Thursday 3 March 2016

La-la land budget

Indian Express, 2nd March 2016

Official GDP data is embedded in its vision and strategy. But the numbers seem wrong.

Finance Minister Arun Jaitley presented his first two budgets amid high expectations. He was supposed to usher in bold reforms, push up investment, revive India's engines of growth and create an environment in which domestic and foreign capital felt confident of investing. The budget speech was expected to outline a roadmap for liberalising the economy. It was hoped to be more reformist than the budget speech of 1991.

Budget 2016 was presented under completely different expectations. Fingers were crossed that Jaitley would not deviate again from the path of fiscal consolidation. It was hoped that the strategy of borrowing more for public investment would not be tried again. Markets prayed that an impending rejig of the long-term capital gains tax was just a rumour.

When the budget was announced, most heaved a sigh of relief. Many bad ideas had been kept out. A few good ideas had crept in. Jaitley decided that it was more important to stick to deficit numbers. There was no mention of the long-term capital gains tax. Public spending was more or less budgeted to be under control. Whether this was done to persuade RBI Governor Raghuram Rajan to cut rates, to protect India's credit rating, or out of genuine concern about the debt-to-GDP ratio, it was a relief.
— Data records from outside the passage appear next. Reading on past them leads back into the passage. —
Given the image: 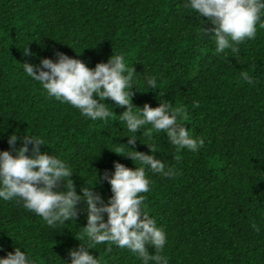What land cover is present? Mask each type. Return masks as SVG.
<instances>
[{
	"label": "trees",
	"instance_id": "obj_1",
	"mask_svg": "<svg viewBox=\"0 0 264 264\" xmlns=\"http://www.w3.org/2000/svg\"><path fill=\"white\" fill-rule=\"evenodd\" d=\"M0 264H264V0H0Z\"/></svg>",
	"mask_w": 264,
	"mask_h": 264
}]
</instances>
Some worry that the budget numbers are based on unrealistic assumptions, that these numbers can never be achieved. Others feel that there has been a shifting of budgetary allocation from mundane-sounding heads to more politically correct heads. Still others find that investment in roads and railways will now be done by off-balance sheet borrowing. Yet, on the whole, there is cheer.
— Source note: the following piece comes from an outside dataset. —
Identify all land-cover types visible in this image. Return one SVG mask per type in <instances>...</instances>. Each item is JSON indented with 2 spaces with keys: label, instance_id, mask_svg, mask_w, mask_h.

The need of the hour is a rate cut. And for that, we needed an announcement of sticking to the path of fiscal consolidation.
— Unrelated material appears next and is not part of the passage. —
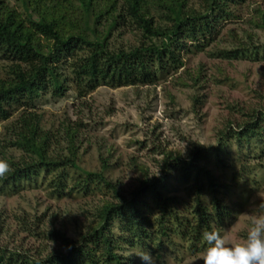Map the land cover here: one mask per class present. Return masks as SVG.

It is now hoped that Rajan will cut interest rates, will cut them soon and will cut them by a significant amount. Further, it is hoped that he will ease liquidity in the banking system so that the policy rate cut is transmitted to other interest rates. Lower rates would ease the interest burden on industry and prevent further damage to balance sheets. Hopefully, it will also eventually help spur investment.

Given the poor transmission mechanism of monetary policy and the weak balance sheets of banks, hopefully Rajan will also allow the rupee to weaken. A depreciated rupee would help make imports more expensive and exports cheaper, thus giving a boost to demand for industry.

Other than the impact of the budget on boosting growth through the easing of monetary policy and a more competitive currency, there is little else in the budget that will help push investment. For example, the retrospective tax was not repealed. Only assurances about the good behaviour of the income tax department were given. Similar assurances have been made in the past. The reduction in the corporate tax rate did not take place as promised. There was little progress on disinvestment or privatisation. There was no serious cut in food or fertiliser subsidy. Rural distress and low income growth in the farm sector received significant attention in the budget speech, though, fortunately, not that much in terms of budgeted expenditure.

One explanation for why the economy does not need more reforms could lie in the GDP numbers. The logic seems to be as follows: We've already achieved high growth. GDP growth has now accelerated to 7.6 per cent. The increase in Central government capital expenditure has revived investment. The government converted the difficulties and challenges it faced when it came to power into opportunities. Make in India, Skill India, Digital India and a host of other initiatives have yielded results. We are growing faster than China or anyone else.

Mission accomplished! Now we can turn our focus away from growth to redistribution. The redistribution should be done better, with lower leakages and improved targeting. Money should go to the poor and to farmers. More taxes and more transfers can reduce distress. That is why the focus of the budget is not on reviving investment and growth.

While it is all very good if the GDP numbers could be relied upon to tell us the state of the economy, few today have faith in these numbers. Most of us, including macroeconomists like me who have spent most of their lives studying GDP numbers, no longer understand what GDP in India means. This is not to doubt the CSO's methodology in correctly measuring value-added or its sincerity in deflating it with what it believes is the correct deflator; this is more a case of complete bewilderment.

In the past, when production, profits, wages and jobs grew, GDP growth would be healthy. If production was falling, the GDP would fall. Perhaps it was all a play of a healthy inflation rate in which simple calculations made in our heads would make sense. Today, when the volume index for manufacturing is showing tepid growth, we learn that manufacturing GDP is growing very fast. When the net sales of companies are flat, we learn that wages and profits are growing. When bank credit growth is slow and banks are not lending, we are told we need to deflate them correctly and that will turn bank credit growth upside down.

Regardless of what the GDP numbers say, however much they point upwards, almost everything tells us that the economy is looking down. Focusing on GDP numbers hides the danger that we may be living in la-la land. Unless we acknowledge that there is a problem of slow growth and low investment, we do not worry about how to solve it. Perhaps that is why the budget did not focus on investment revival.

There are a few good initiatives in the budget but none that reflects the urgency of the situation. In other words, official GDP data is embedded in Jaitley's vision and strategy. If the GDP does not reflect the true state of the Indian economy today, these may need a reassessment.